» **WHAT THE TASK REQUIRES**
Print each of the lines below word for word, leaving out the pictures.

» **Spatial layout entries**
-- -- --
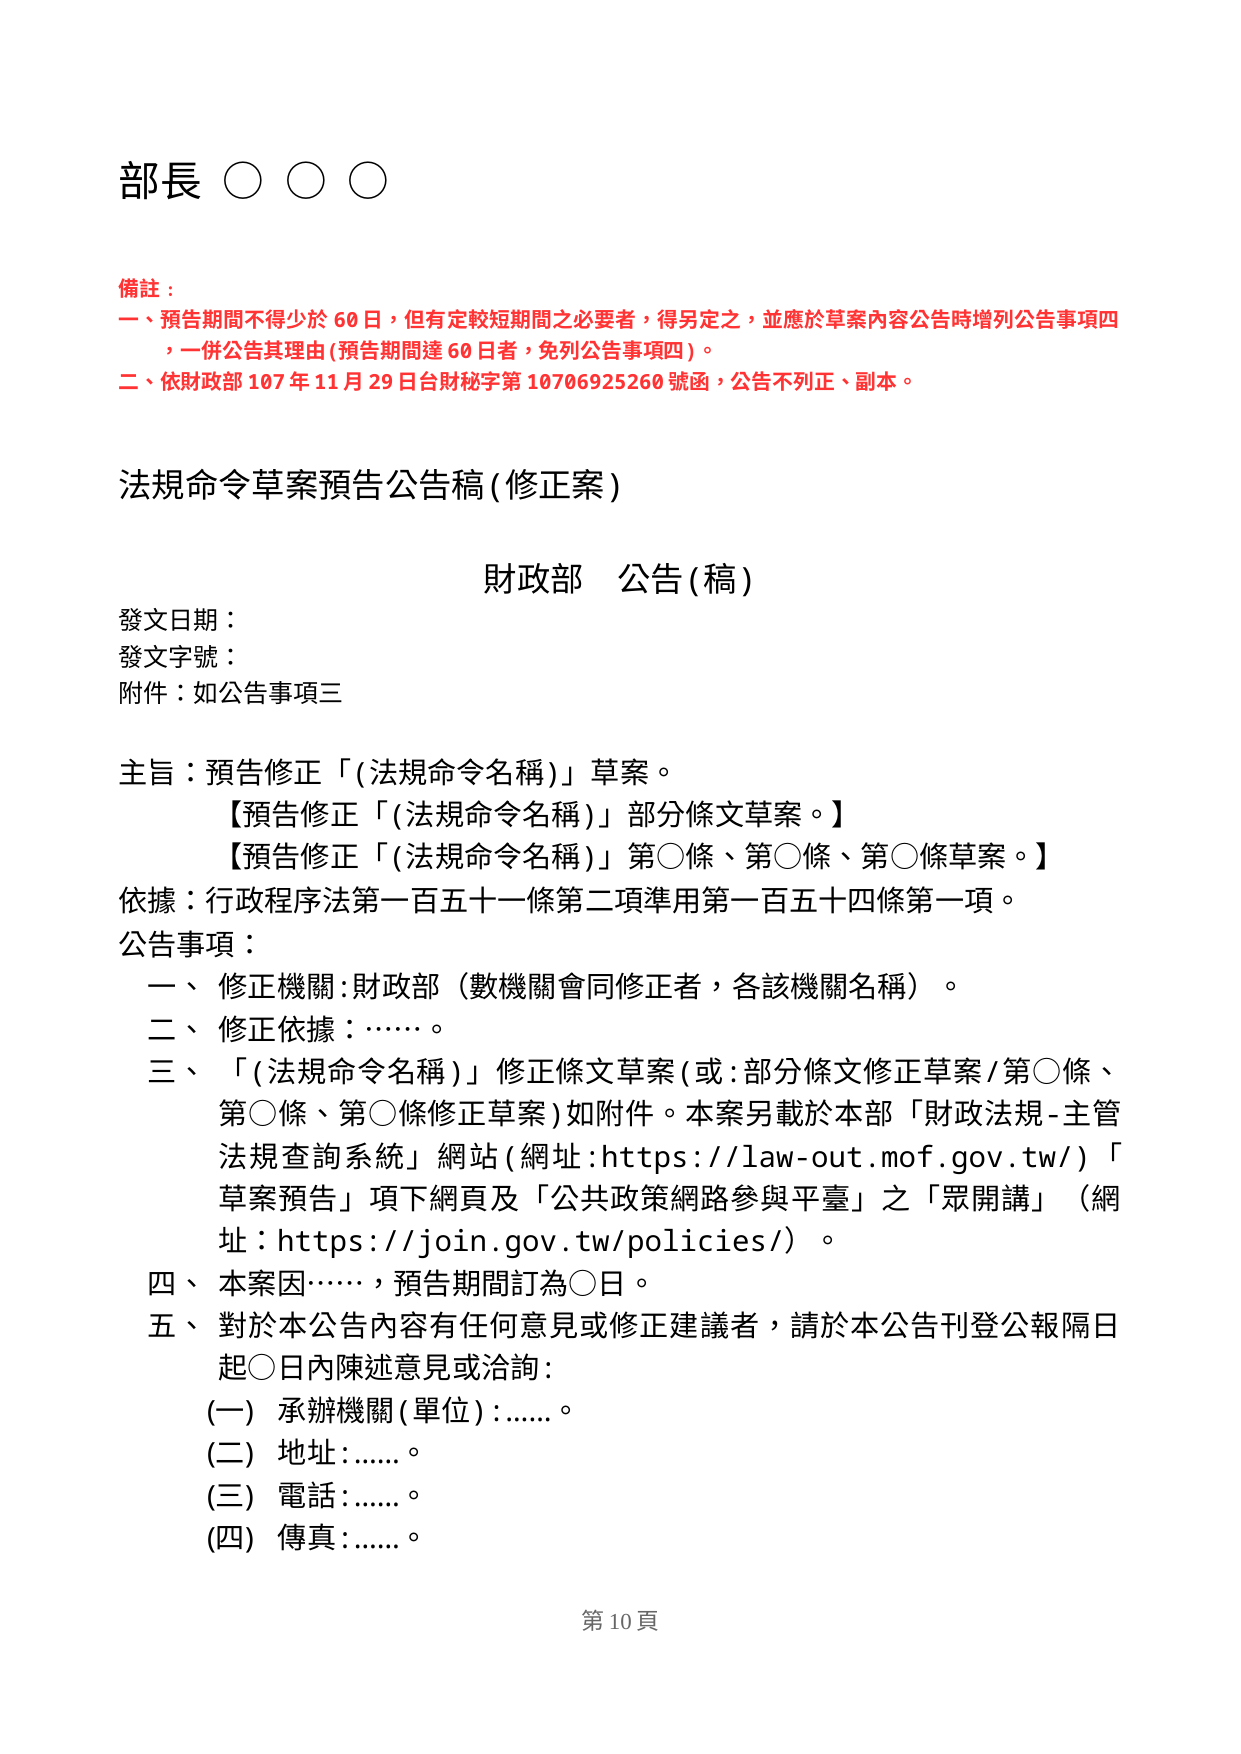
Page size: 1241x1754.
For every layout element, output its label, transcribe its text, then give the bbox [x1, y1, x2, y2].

text 發文字號： [118, 637, 1122, 673]
list 本案因……，預告期間訂為○日。 [148, 1260, 1122, 1303]
list 「(法規命令名稱)」修正條文草案(或:部分條文修正草案/第○條、第○條、第○條修正草案)如附件。本案另載於本部「財政法規-主管法規查詢系統」網站(網址:https://law-out.mof.gov.tw/)「草案預告」項下網頁及「公共政策網路參與平臺」之「眾開講」（網址：https://join.gov.tw/policies/）。 [148, 1048, 1122, 1260]
list 承辦機關(單位):……。 [207, 1387, 1122, 1430]
list 傳真:……。 [207, 1514, 1122, 1557]
text 依據：行政程序法第一百五十一條第二項準用第一百五十四條第一項。 [118, 878, 1122, 920]
text 備註﹕ [118, 271, 1122, 302]
text 一、預告期間不得少於60日，但有定較短期間之必要者，得另定之，並應於草案內容公告時增列公告事項四，一併公告其理由(預告期間達60日者，免列公告事項四)。 [118, 302, 1122, 365]
text 主旨：預告修正「(法規命令名稱)」草案。 [118, 749, 1122, 792]
text 【預告修正「(法規命令名稱)」第○條、第○條、第○條草案。】 [108, 834, 1122, 876]
text 發文日期： [118, 601, 1122, 637]
list 電話:……。 [207, 1472, 1122, 1514]
text 附件：如公告事項三 [118, 673, 1122, 709]
text 財政部 公告(稿) [118, 552, 1122, 601]
text 公告事項： [118, 922, 1122, 964]
list 修正依據：……。 [148, 1006, 1122, 1048]
list 對於本公告內容有任何意見或修正建議者，請於本公告刊登公報隔日起○日內陳述意見或洽詢: [148, 1303, 1122, 1387]
list 地址:……。 [207, 1430, 1122, 1472]
text 【預告修正「(法規命令名稱)」部分條文草案。】 [108, 792, 1122, 834]
text 二、依財政部107年11月29日台財秘字第10706925260號函，公告不列正、副本。 [118, 365, 1122, 396]
text 部長 ○ ○ ○ [118, 148, 1122, 208]
text 法規命令草案預告公告稿(修正案) [118, 458, 1122, 507]
list 修正機關:財政部（數機關會同修正者，各該機關名稱）。 [148, 964, 1122, 1006]
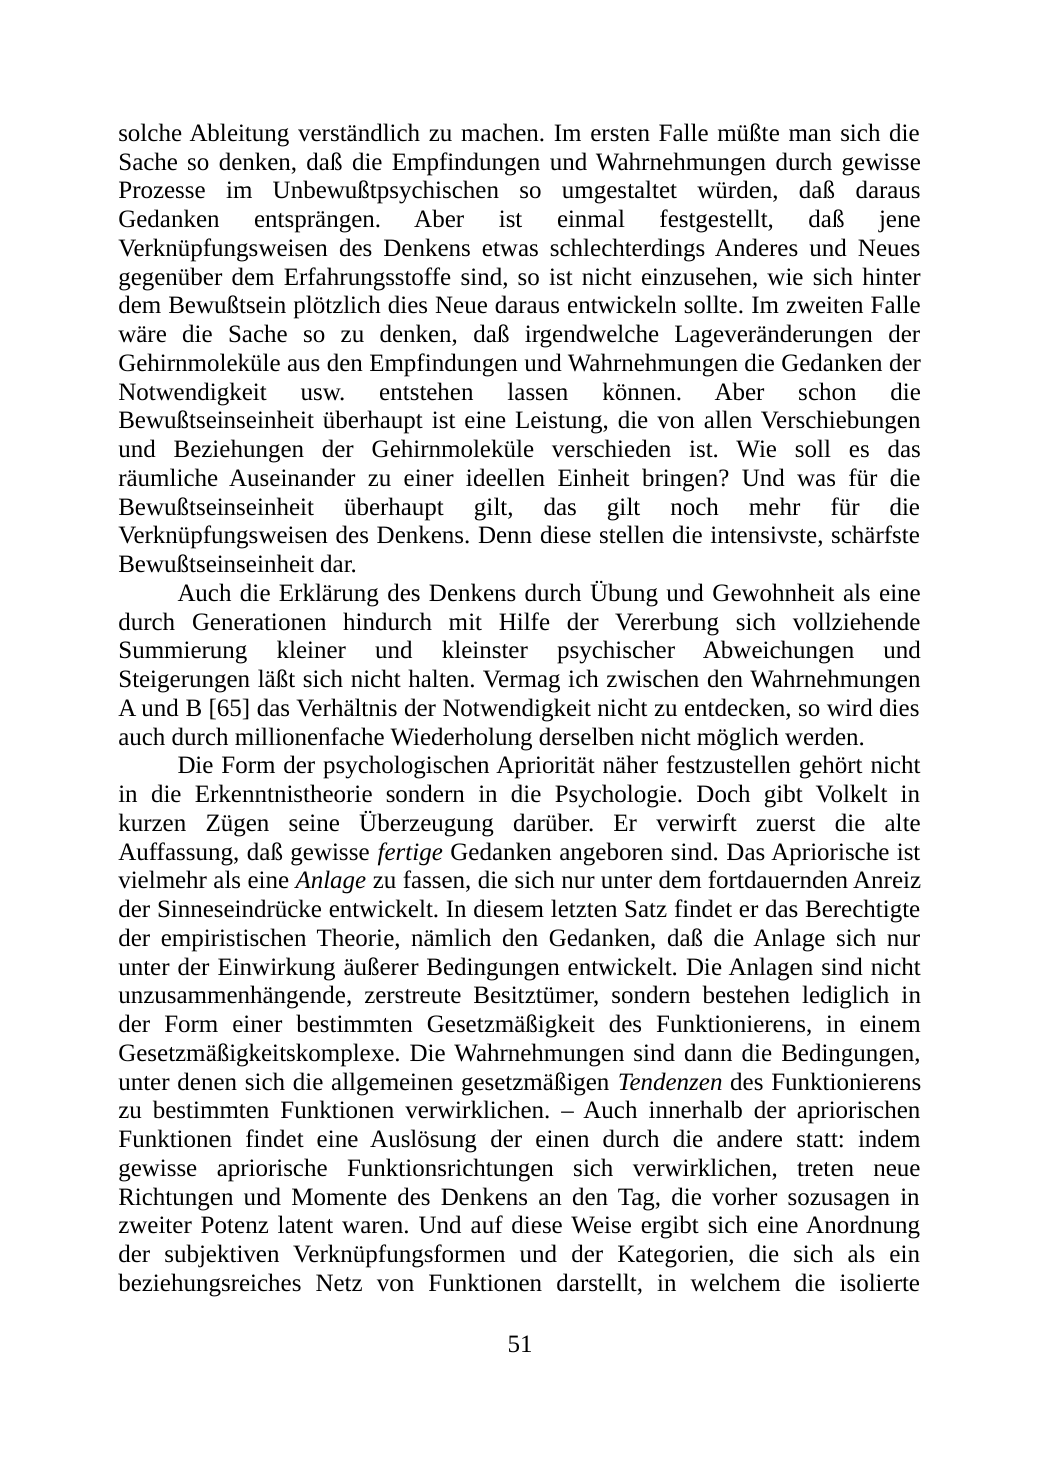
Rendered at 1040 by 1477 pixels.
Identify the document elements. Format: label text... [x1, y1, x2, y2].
-- -- --
» **FULL SOLUTION**
Page size: 1241x1754.
For every layout element, output its label, transcribe its text, then give the bbox [x1, y1, x2, y2].

text 發文字號： [118, 637, 1122, 673]
list 本案因……，預告期間訂為○日。 [148, 1260, 1122, 1303]
list 「(法規命令名稱)」修正條文草案(或:部分條文修正草案/第○條、第○條、第○條修正草案)如附件。本案另載於本部「財政法規-主管法規查詢系統」網站(網址:https://law-out.mof.gov.tw/)「草案預告」項下網頁及「公共政策網路參與平臺」之「眾開講」（網址：https://join.gov.tw/policies/）。 [148, 1048, 1122, 1260]
list 承辦機關(單位):……。 [207, 1387, 1122, 1430]
list 傳真:……。 [207, 1514, 1122, 1557]
text 依據：行政程序法第一百五十一條第二項準用第一百五十四條第一項。 [118, 878, 1122, 920]
text 備註﹕ [118, 271, 1122, 302]
text 一、預告期間不得少於60日，但有定較短期間之必要者，得另定之，並應於草案內容公告時增列公告事項四，一併公告其理由(預告期間達60日者，免列公告事項四)。 [118, 302, 1122, 365]
text 主旨：預告修正「(法規命令名稱)」草案。 [118, 749, 1122, 792]
text 【預告修正「(法規命令名稱)」第○條、第○條、第○條草案。】 [108, 834, 1122, 876]
text 發文日期： [118, 601, 1122, 637]
list 電話:……。 [207, 1472, 1122, 1514]
text 附件：如公告事項三 [118, 673, 1122, 709]
text 財政部 公告(稿) [118, 552, 1122, 601]
text 公告事項： [118, 922, 1122, 964]
list 修正依據：……。 [148, 1006, 1122, 1048]
list 對於本公告內容有任何意見或修正建議者，請於本公告刊登公報隔日起○日內陳述意見或洽詢: [148, 1303, 1122, 1387]
list 地址:……。 [207, 1430, 1122, 1472]
text 【預告修正「(法規命令名稱)」部分條文草案。】 [108, 792, 1122, 834]
text 二、依財政部107年11月29日台財秘字第10706925260號函，公告不列正、副本。 [118, 365, 1122, 396]
text 部長 ○ ○ ○ [118, 148, 1122, 208]
text 法規命令草案預告公告稿(修正案) [118, 458, 1122, 507]
list 修正機關:財政部（數機關會同修正者，各該機關名稱）。 [148, 964, 1122, 1006]
Rendered at 1040 by 1477 pixels.
Identify the document elements. Format: label text... [x1, y1, x2, y2].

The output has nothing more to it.